### How to complete this task:
Below are the records; copy exactly the stretch from the line containing "M262 63C268 70" through the line containing "M430 389 440 390", both ends included, and nothing else.

### Extracted records:
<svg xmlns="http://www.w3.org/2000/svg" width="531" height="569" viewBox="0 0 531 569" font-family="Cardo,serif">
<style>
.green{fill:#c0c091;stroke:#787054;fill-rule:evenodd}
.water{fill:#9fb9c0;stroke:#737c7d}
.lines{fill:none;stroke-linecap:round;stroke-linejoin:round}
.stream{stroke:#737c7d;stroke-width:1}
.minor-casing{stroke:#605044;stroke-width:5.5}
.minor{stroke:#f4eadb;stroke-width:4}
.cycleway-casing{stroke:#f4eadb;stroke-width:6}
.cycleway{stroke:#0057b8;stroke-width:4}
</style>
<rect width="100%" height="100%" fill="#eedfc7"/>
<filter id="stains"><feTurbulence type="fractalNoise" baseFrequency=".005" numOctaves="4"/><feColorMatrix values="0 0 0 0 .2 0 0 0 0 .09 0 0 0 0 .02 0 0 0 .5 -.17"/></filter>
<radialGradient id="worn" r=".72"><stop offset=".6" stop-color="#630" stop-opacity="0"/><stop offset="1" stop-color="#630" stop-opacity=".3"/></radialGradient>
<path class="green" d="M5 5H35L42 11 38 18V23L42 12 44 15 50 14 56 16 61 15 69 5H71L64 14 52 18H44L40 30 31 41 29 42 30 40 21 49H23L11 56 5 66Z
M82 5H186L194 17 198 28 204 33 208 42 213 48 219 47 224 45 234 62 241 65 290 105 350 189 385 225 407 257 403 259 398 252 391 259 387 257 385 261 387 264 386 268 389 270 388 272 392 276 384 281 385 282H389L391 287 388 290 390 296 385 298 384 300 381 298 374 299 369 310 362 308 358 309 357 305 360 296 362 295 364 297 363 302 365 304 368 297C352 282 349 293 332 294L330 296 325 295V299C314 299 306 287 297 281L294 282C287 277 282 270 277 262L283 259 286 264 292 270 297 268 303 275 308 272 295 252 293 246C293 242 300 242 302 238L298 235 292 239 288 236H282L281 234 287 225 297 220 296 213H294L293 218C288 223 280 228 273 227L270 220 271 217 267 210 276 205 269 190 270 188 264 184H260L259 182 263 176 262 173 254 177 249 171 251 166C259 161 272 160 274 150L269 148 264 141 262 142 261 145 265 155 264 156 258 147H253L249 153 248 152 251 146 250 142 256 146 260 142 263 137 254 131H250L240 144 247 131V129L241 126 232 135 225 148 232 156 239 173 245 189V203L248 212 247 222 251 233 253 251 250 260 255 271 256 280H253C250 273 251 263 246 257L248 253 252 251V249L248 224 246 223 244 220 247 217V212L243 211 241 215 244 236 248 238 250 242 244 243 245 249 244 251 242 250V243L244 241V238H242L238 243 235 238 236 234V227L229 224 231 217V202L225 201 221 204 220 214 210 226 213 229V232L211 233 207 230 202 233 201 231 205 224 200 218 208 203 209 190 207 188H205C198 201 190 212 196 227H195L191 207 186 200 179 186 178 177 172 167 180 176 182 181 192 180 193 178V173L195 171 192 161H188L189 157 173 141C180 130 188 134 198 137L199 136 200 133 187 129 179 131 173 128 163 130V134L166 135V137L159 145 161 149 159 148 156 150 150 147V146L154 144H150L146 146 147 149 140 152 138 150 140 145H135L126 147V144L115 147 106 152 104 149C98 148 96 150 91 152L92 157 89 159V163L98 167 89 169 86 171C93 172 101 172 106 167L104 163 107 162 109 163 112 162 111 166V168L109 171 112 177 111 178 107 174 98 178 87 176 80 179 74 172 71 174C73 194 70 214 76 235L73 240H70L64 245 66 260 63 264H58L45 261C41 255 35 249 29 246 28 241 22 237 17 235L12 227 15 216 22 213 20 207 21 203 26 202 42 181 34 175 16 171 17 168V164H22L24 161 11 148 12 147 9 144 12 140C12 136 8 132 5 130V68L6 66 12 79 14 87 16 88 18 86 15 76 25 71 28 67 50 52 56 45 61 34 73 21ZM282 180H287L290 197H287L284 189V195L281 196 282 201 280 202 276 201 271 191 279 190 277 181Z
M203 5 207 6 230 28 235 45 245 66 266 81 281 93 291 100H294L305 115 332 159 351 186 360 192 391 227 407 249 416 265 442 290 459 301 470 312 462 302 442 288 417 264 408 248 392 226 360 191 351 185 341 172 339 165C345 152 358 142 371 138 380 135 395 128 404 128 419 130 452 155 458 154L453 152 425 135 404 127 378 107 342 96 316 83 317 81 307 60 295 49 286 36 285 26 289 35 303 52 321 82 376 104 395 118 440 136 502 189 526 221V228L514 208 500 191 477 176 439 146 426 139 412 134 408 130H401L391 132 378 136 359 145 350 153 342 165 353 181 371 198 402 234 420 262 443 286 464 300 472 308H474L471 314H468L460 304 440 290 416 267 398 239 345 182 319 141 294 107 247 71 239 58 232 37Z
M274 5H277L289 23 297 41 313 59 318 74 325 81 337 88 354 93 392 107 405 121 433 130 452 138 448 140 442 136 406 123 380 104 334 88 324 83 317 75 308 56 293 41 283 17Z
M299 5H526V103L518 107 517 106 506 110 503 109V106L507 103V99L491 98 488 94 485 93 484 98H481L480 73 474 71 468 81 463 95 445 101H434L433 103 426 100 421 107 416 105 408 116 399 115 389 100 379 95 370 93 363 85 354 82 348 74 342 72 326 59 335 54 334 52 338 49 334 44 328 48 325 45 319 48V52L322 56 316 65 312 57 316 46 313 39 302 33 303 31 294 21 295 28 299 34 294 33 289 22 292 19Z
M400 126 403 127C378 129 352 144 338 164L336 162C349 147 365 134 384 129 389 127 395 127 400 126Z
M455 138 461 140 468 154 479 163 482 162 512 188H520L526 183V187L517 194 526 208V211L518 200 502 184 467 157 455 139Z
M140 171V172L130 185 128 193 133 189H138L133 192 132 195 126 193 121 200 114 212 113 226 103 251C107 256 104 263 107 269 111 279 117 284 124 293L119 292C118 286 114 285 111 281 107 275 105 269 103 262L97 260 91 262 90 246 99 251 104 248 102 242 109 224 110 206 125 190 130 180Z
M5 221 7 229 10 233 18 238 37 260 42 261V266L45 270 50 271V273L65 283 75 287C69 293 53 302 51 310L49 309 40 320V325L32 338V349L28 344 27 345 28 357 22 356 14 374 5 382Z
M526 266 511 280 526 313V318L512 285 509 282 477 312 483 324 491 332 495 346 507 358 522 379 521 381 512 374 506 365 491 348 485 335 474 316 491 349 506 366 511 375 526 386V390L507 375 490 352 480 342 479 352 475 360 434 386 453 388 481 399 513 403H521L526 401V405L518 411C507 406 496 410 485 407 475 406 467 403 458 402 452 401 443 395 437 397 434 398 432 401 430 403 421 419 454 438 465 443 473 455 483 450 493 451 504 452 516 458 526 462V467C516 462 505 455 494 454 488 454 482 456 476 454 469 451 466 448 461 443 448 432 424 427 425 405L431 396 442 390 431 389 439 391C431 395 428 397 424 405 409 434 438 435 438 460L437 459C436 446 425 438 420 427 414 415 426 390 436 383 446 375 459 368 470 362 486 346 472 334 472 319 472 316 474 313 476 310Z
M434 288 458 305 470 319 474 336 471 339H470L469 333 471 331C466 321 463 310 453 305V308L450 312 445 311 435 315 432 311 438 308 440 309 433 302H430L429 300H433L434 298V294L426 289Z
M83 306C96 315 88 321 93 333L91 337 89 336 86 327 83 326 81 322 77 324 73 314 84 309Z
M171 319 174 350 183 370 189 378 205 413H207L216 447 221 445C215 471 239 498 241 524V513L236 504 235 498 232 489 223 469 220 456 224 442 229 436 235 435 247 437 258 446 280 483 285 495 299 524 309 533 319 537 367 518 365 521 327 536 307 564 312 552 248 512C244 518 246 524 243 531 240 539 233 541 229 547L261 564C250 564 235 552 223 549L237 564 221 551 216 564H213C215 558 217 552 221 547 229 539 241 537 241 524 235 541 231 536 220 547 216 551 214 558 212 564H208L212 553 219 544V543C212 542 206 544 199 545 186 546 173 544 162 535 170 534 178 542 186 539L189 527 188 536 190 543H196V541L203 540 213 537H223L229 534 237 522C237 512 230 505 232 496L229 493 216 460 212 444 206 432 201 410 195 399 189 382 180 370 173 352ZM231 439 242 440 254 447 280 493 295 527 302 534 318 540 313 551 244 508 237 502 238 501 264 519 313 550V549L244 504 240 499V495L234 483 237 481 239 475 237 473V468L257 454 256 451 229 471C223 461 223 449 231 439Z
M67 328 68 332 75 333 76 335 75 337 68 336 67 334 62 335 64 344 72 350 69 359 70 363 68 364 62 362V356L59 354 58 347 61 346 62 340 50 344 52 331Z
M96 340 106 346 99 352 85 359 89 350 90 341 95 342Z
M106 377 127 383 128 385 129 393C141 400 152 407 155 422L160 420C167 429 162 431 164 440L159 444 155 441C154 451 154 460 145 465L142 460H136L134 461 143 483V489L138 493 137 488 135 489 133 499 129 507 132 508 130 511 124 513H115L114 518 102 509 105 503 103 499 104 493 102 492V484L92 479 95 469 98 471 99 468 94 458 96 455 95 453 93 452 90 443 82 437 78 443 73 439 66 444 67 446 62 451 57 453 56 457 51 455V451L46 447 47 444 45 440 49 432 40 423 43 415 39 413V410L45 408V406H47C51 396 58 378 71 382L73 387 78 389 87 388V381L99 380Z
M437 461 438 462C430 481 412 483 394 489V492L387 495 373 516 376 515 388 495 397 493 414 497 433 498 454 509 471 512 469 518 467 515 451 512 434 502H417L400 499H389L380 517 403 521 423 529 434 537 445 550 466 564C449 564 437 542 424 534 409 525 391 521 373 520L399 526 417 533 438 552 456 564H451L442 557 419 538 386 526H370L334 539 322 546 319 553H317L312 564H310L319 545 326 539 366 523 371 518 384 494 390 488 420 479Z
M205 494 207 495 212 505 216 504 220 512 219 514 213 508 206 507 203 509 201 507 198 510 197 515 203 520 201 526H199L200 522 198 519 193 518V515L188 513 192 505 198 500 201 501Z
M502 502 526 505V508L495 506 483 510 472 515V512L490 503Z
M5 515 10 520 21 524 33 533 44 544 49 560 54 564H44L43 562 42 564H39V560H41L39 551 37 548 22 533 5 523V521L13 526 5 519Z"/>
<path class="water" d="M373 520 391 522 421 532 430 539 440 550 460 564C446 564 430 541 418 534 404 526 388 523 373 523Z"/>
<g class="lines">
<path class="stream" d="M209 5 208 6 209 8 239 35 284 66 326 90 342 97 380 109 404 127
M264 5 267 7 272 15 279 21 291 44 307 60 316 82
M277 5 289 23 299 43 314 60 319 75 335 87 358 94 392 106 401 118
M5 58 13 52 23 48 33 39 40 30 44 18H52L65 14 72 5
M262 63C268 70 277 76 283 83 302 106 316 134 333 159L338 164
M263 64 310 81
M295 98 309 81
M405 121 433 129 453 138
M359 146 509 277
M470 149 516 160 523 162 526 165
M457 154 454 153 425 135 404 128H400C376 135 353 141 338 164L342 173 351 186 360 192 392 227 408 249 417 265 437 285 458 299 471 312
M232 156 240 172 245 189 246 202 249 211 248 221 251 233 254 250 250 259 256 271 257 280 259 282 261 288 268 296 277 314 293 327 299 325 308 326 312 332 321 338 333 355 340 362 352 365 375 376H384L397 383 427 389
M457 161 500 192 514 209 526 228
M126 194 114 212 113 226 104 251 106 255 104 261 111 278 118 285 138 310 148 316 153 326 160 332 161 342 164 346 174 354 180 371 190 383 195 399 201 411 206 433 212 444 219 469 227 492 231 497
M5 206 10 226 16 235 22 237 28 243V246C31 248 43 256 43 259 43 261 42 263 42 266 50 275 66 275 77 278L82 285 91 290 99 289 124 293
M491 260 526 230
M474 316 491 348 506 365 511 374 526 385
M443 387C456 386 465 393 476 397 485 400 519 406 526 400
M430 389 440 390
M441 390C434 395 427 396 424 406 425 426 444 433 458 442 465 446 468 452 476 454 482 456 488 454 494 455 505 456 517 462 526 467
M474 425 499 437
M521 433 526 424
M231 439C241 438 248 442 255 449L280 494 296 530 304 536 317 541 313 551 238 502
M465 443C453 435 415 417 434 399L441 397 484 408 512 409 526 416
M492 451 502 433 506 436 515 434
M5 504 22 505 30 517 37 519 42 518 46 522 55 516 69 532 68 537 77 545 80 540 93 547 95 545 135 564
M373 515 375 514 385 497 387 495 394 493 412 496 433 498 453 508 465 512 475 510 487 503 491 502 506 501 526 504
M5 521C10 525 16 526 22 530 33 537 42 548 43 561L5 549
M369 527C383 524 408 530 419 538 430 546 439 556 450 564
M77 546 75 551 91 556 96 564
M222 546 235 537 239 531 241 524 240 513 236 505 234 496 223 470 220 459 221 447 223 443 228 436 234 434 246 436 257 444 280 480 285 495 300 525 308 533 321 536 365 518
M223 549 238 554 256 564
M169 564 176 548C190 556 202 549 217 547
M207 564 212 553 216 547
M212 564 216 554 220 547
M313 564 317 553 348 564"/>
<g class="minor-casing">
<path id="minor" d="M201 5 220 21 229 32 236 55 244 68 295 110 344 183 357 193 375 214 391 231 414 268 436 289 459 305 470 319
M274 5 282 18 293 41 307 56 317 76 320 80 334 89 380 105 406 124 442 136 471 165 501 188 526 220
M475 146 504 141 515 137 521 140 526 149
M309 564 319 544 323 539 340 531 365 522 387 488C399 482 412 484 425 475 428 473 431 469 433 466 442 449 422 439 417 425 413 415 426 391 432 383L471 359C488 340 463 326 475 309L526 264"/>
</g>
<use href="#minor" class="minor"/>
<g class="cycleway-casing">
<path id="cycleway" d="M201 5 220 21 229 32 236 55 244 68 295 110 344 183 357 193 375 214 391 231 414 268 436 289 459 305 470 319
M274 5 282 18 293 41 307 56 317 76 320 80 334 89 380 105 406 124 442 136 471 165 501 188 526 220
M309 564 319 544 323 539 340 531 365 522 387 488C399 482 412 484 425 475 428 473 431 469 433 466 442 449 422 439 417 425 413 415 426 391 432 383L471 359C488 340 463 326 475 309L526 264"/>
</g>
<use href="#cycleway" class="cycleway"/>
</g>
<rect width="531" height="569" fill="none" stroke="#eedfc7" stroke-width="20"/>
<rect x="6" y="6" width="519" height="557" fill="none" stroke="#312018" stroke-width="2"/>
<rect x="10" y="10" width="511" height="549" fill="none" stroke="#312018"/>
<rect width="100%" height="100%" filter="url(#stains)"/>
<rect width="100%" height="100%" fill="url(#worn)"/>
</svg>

### Response to the task:
M262 63C268 70 277 76 283 83 302 106 316 134 333 159L338 164
M263 64 310 81
M295 98 309 81
M405 121 433 129 453 138
M359 146 509 277
M470 149 516 160 523 162 526 165
M457 154 454 153 425 135 404 128H400C376 135 353 141 338 164L342 173 351 186 360 192 392 227 408 249 417 265 437 285 458 299 471 312
M232 156 240 172 245 189 246 202 249 211 248 221 251 233 254 250 250 259 256 271 257 280 259 282 261 288 268 296 277 314 293 327 299 325 308 326 312 332 321 338 333 355 340 362 352 365 375 376H384L397 383 427 389
M457 161 500 192 514 209 526 228
M126 194 114 212 113 226 104 251 106 255 104 261 111 278 118 285 138 310 148 316 153 326 160 332 161 342 164 346 174 354 180 371 190 383 195 399 201 411 206 433 212 444 219 469 227 492 231 497
M5 206 10 226 16 235 22 237 28 243V246C31 248 43 256 43 259 43 261 42 263 42 266 50 275 66 275 77 278L82 285 91 290 99 289 124 293
M491 260 526 230
M474 316 491 348 506 365 511 374 526 385
M443 387C456 386 465 393 476 397 485 400 519 406 526 400
M430 389 440 390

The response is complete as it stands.